- Opening Delimiter -

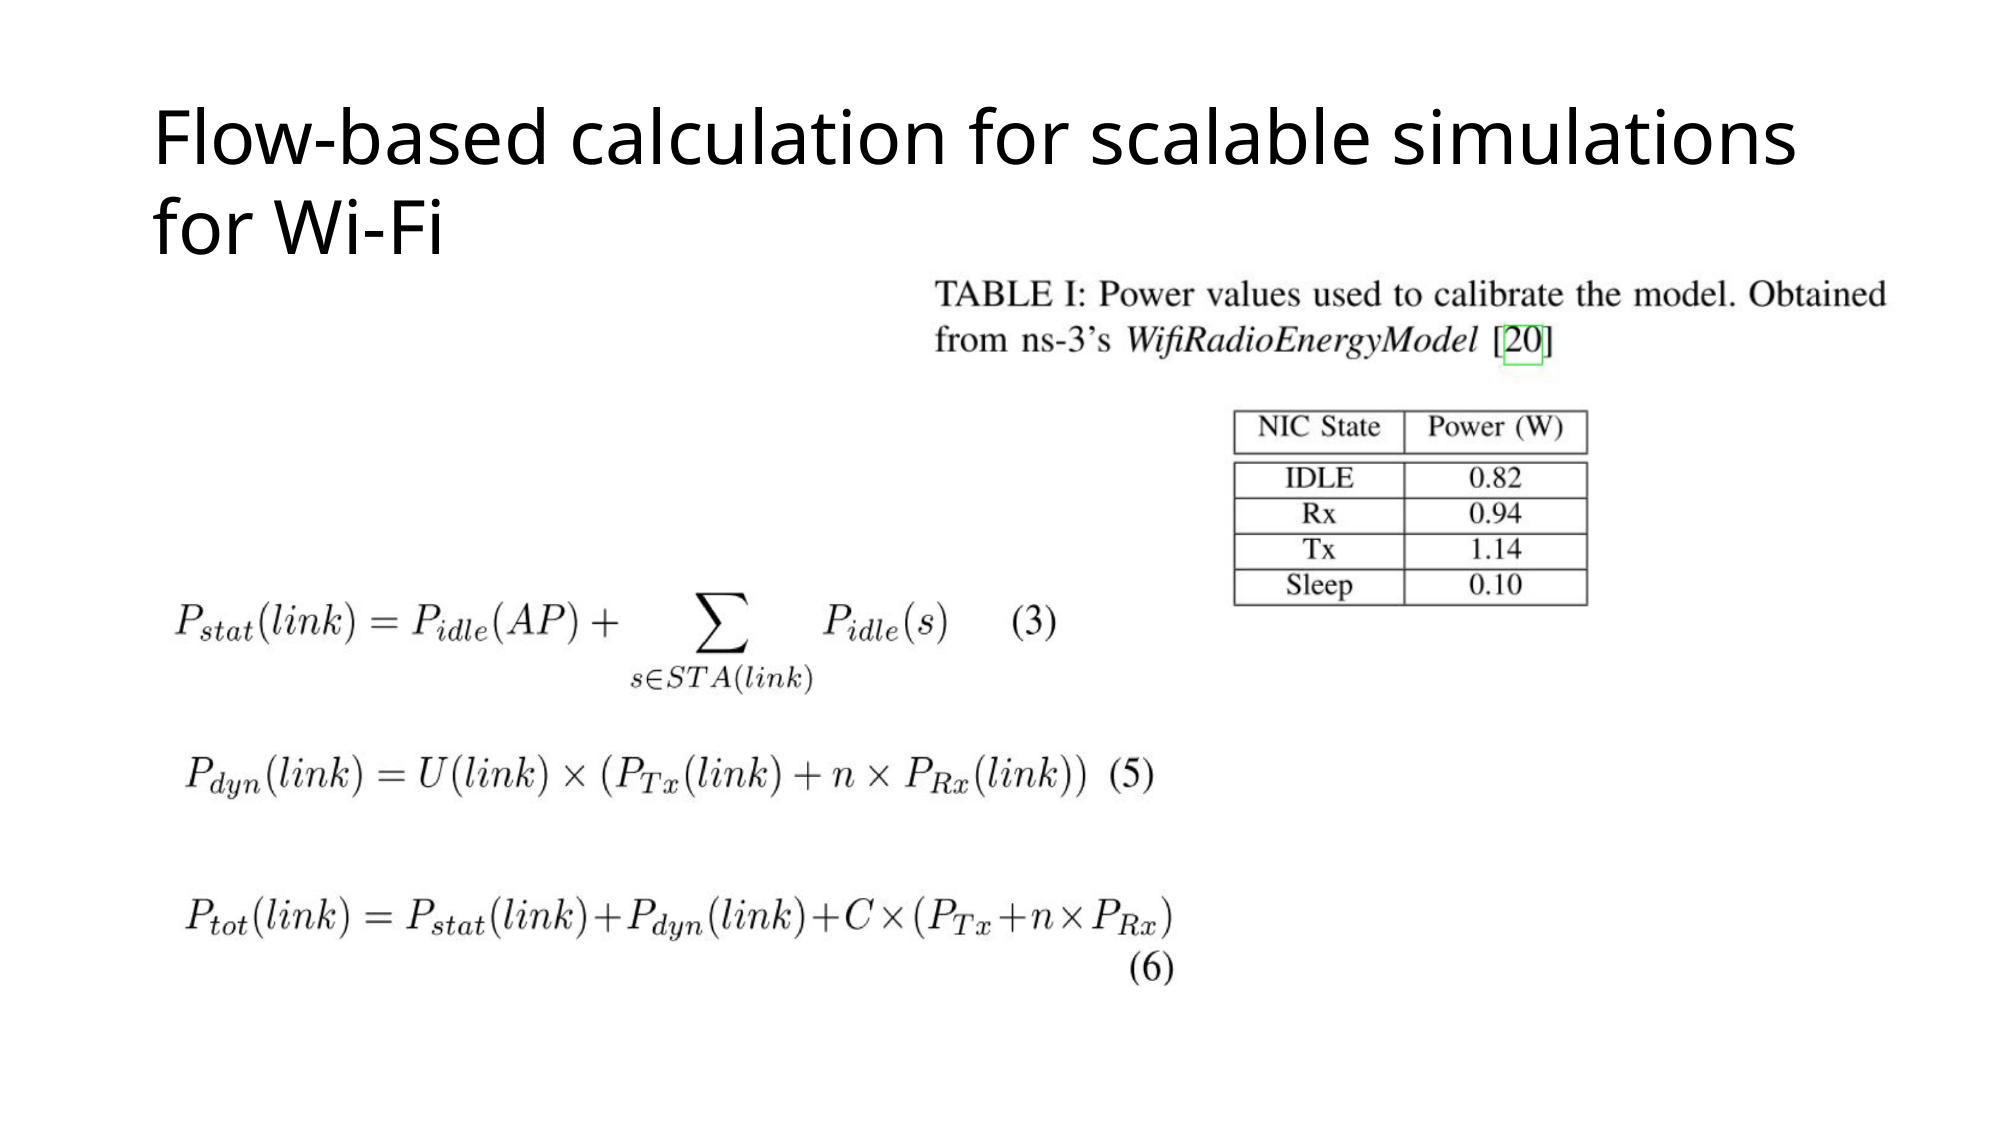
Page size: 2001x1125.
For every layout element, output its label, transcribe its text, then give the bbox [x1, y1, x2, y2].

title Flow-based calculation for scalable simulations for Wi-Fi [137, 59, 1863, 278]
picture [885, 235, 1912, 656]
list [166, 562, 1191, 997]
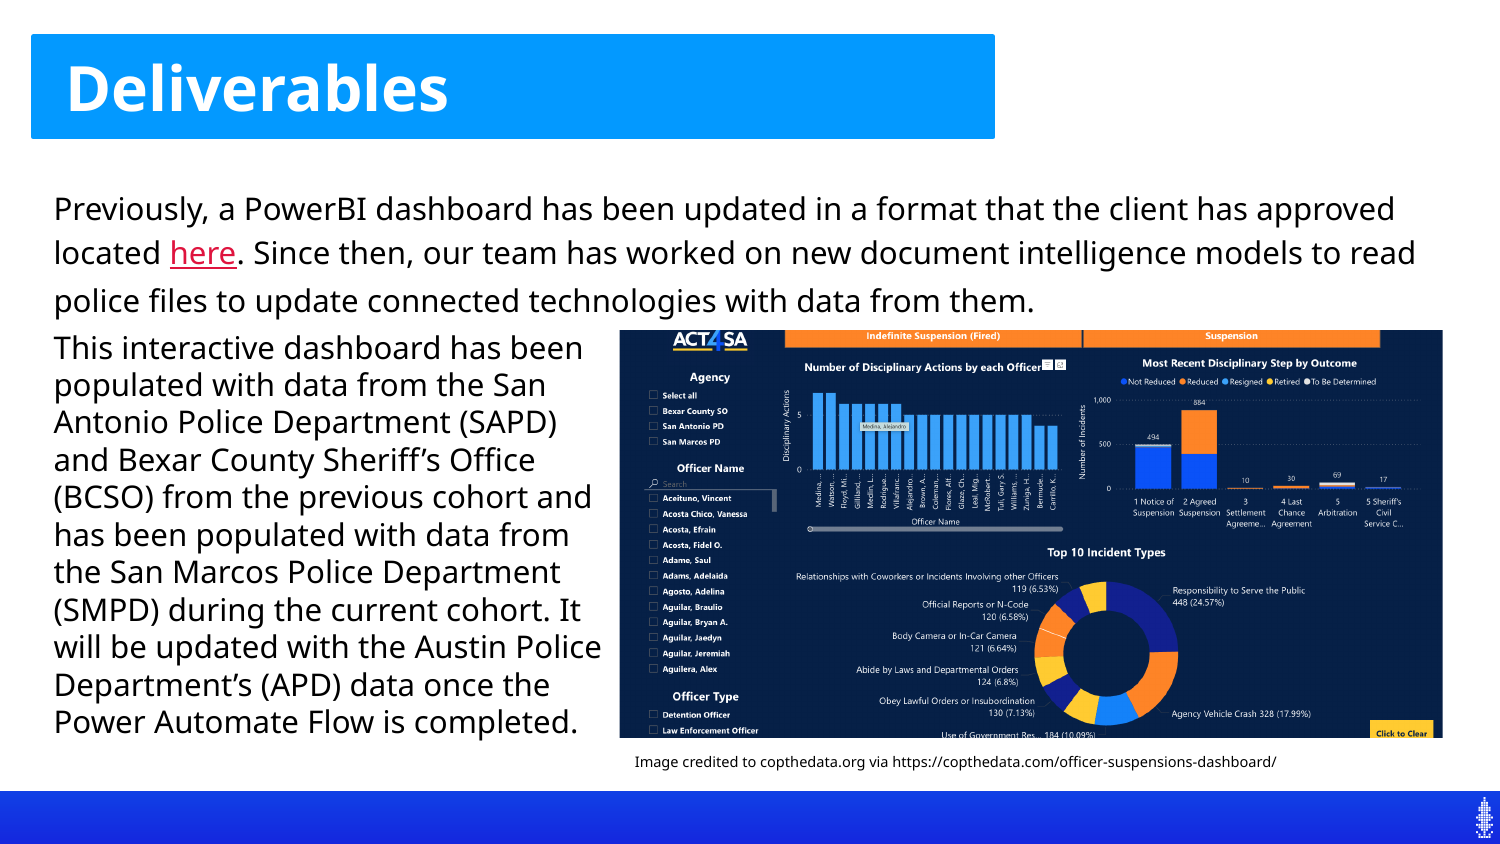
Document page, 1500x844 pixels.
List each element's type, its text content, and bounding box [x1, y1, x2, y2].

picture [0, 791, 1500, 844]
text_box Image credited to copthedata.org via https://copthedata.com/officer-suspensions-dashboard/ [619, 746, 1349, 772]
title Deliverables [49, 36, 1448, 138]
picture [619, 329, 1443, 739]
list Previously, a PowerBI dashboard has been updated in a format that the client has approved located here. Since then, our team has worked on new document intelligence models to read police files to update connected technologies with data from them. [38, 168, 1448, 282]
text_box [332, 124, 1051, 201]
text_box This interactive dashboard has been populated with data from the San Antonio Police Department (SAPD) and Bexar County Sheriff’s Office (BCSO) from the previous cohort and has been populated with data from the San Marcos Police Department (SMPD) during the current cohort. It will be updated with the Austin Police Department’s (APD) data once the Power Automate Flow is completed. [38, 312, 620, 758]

- Closing Delimiter -

ASSIGNMENT - With the pictures set aside, write out the whole listing exactly.

OUTPUT -
Page size: 2001x1125.
For every layout element, output its label, transcribe its text, then give the bbox [x1, y1, x2, y2].

title Flow-based calculation for scalable simulations for Wi-Fi [137, 59, 1863, 278]
picture [885, 235, 1912, 656]
list [166, 562, 1191, 997]
Document page, 1500x844 pixels.
List each element's type, its text content, and bounding box [x1, y1, x2, y2].

picture [0, 791, 1500, 844]
text_box Image credited to copthedata.org via https://copthedata.com/officer-suspensions-dashboard/ [619, 746, 1349, 772]
title Deliverables [49, 36, 1448, 138]
picture [619, 329, 1443, 739]
list Previously, a PowerBI dashboard has been updated in a format that the client has approved located here. Since then, our team has worked on new document intelligence models to read police files to update connected technologies with data from them. [38, 168, 1448, 282]
text_box [332, 124, 1051, 201]
text_box This interactive dashboard has been populated with data from the San Antonio Police Department (SAPD) and Bexar County Sheriff’s Office (BCSO) from the previous cohort and has been populated with data from the San Marcos Police Department (SMPD) during the current cohort. It will be updated with the Austin Police Department’s (APD) data once the Power Automate Flow is completed. [38, 312, 620, 758]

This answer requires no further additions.